The order by the New York Court of Appeals means that the case will go before the court likely later this fall. The motion for leave to appeal was granted without limiting it to any particular issue, so it’s possible the entire suit may come before the court, Stark said in a statement.

 

NFTs Are Booming, But Few States Are Imposing Taxes (Podcast) – Michael Bologna, Bloomberg ($). “Have you noticed digital works of art with names like Cool Cats, CryptoPunks, and Bored Ape Yacht Club while surfing the web or posting a snarky tweet?”

They’re all examples of non-fungible tokens, or NFTs, unique digital assets serving as certificates of authenticity for digital products including works of art, music, and collectibles. NFTs are also a surging new industry, expected to reach global sales of $80 billion by 2025.

Despite this booming market, state revenue agencies haven’t figured out how to tax or even characterize these digital assets. More than 30 states arguably have authority to collect sales tax on NFTs, but none of them have issued guidance on the subject.

 

La. House OKs Renewed Centralized Sales Tax Referendum - Paul Williams, Law360 ($). “Louisiana voters would have another chance to create a centralized sales tax collection commission under a measure the state House of Representatives unanimously approved.”

The state Legislature's lower chamber approved H.B. 681 on a 96-0 vote Wednesday after making technical changes to have the measure's language more closely match a similar constitutional amendment that lawmakers passed last year but voters rejected. The measure will next move to the state Senate.

 

EU Panel Presses For Quicker Minimum Tax Implementation - Stephen Gardner, Bloomberg ($). “European Union countries should press ahead more quickly than currently envisaged with implementation of a global minimum tax on company profits, a European Parliament panel said.”

Instead of the December 2023 deadline currently discussed by EU countries for a minimum 15% tax to take effect, EU governments should be ready to start applying the tax by Dec. 31 this year, members of the parliament’s economic and monetary affairs committee said in an opinion adopted Thursday.

 

Tax Pros Cautious About EU Tax Advisers Regulation - Matt Thompson, Law360 ($). “Following a decade of seemingly endless journalistic revelations of apparent widespread corruption and the use of dubious tax structures, the European Commission announced that it will regulate the selling of professional tax advice, eliciting a cautious response from industry representatives.”

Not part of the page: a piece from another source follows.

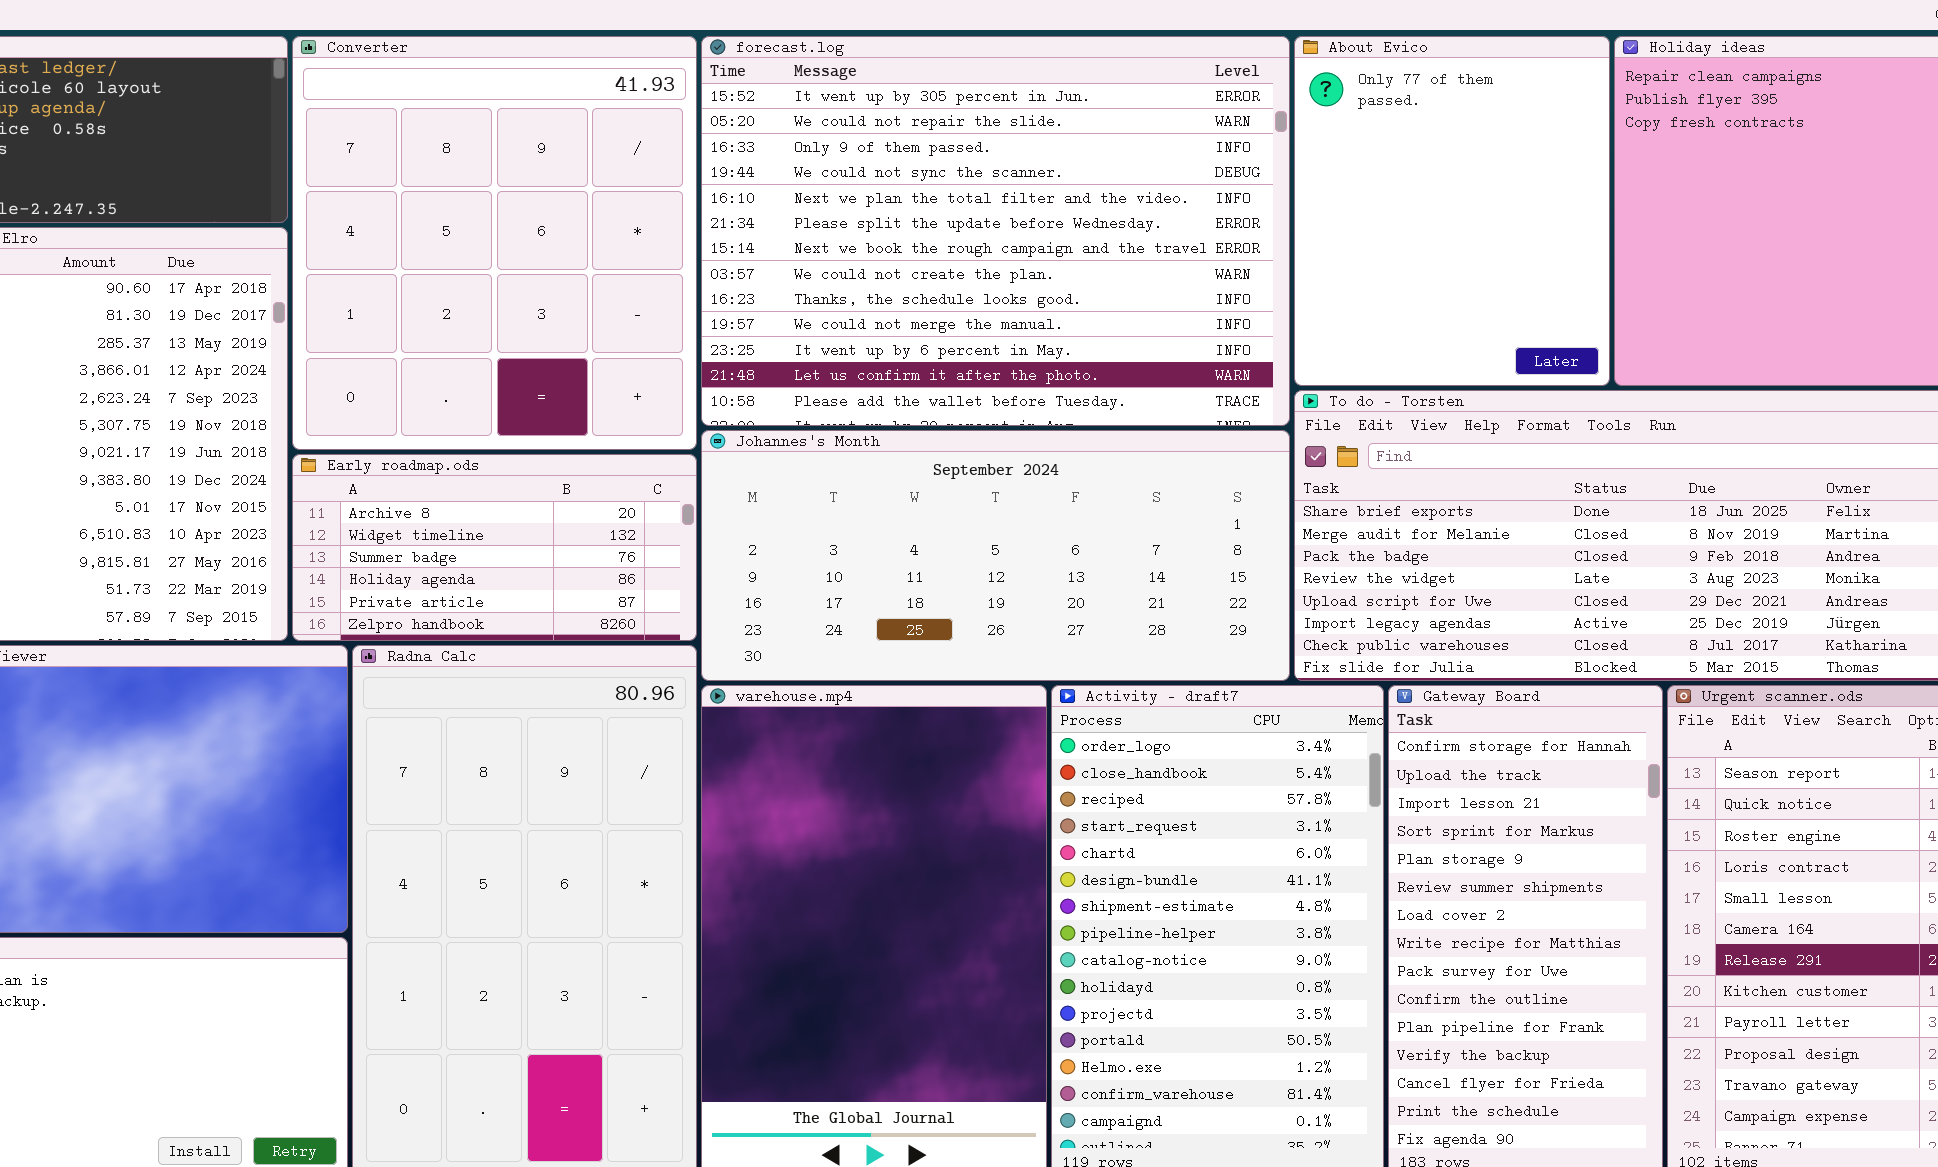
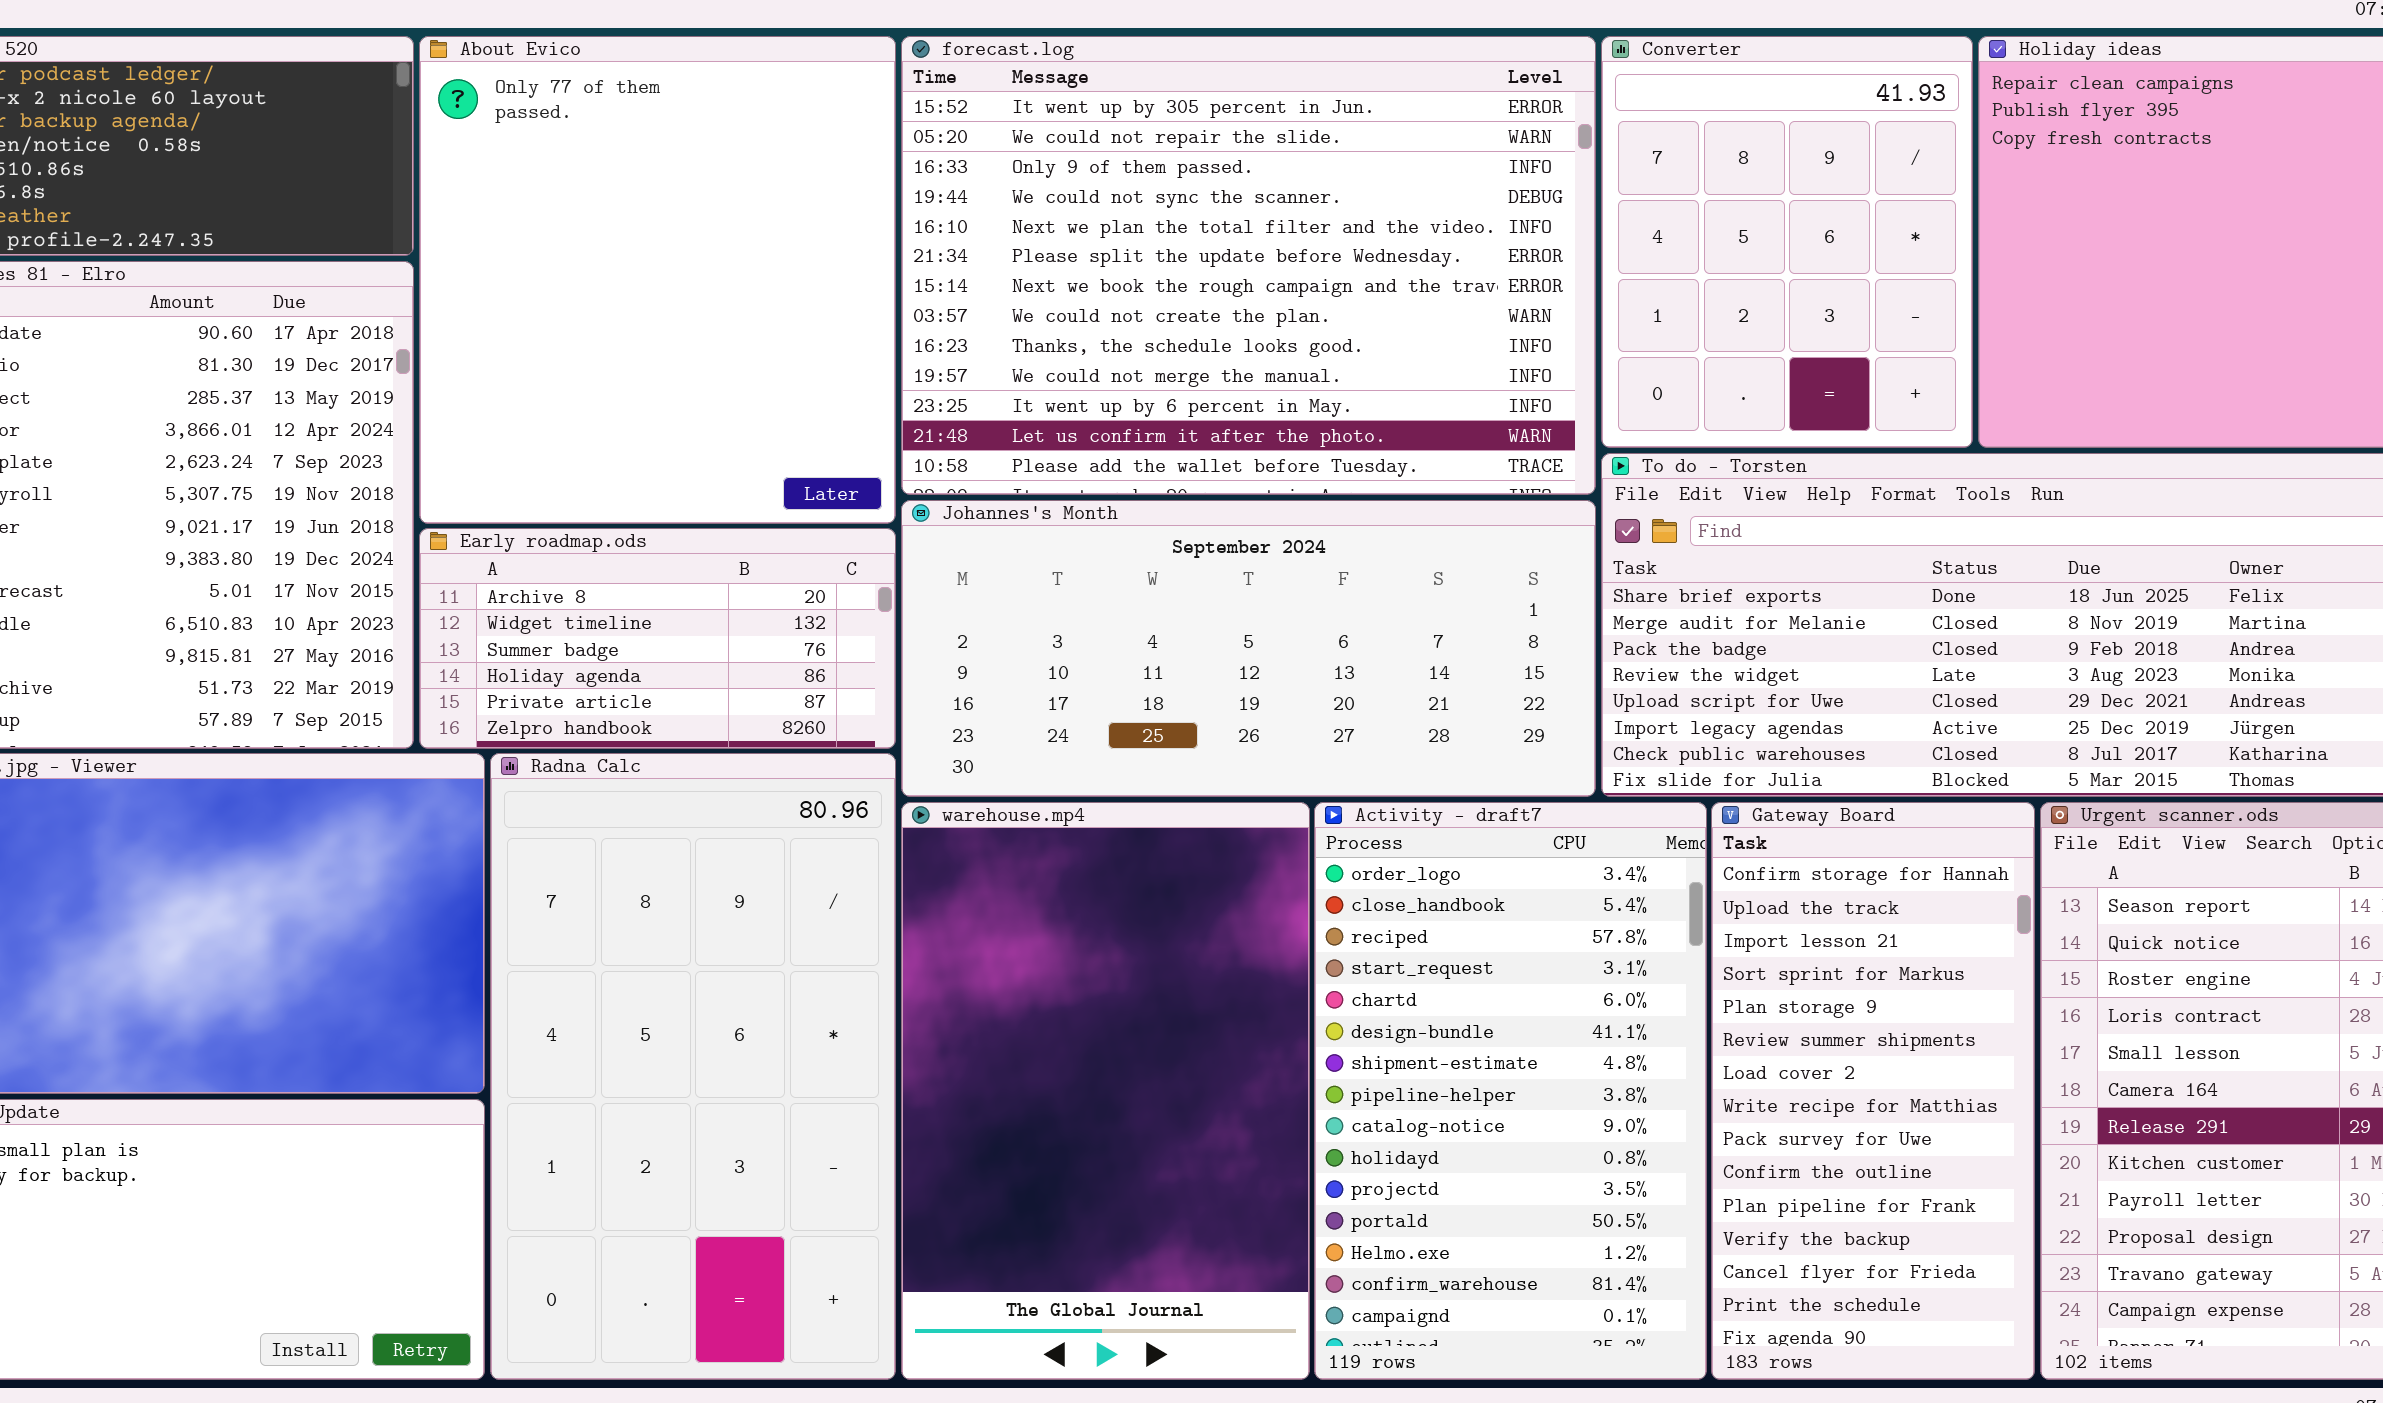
Converter: [292,36,697,450] -> [1601,36,1973,448], moved, resized
About Evico: [1294,36,1610,386] -> [419,36,896,524], moved, resized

Tax professionals representing various industry groups were reluctant to speak on the record to Law360 about the announcement. But the general consensus among advisers is that the commission needs to think through its proposal thoroughly before introducing legislation that could create new potential loopholes, burden honest professionals and increase the chance of mistakes or malfeasance.

 

Beware NFT ‘Red Flags,’ Global Tax Agencies Warn Police, Banks – David Hood, Bloomberg ($). “Law enforcement, banks, and taxpayers should be on high alert for ‘red flags’ signaling fraud in the nonfungible token marketplace, according to a new report from the Joint Chiefs of Global Tax Enforcement, commonly known as J5.”

The report describes more than a dozen ‘strong indicators’ of fraud in the NFT marketplace of which investors, police, and banks should be wary, as well as eight ‘moderate indicators’ that could signal fraud. The report, hailed as the ‘first of its kind’ from the global tax enforcement group, comes as the NFT marketplace booms and tax authorities like the IRS seek to accurately tax them.

 

Happy National Arbor Day! As buds transition to leaves or blooms, now is a great day to enjoy the season getting warmer.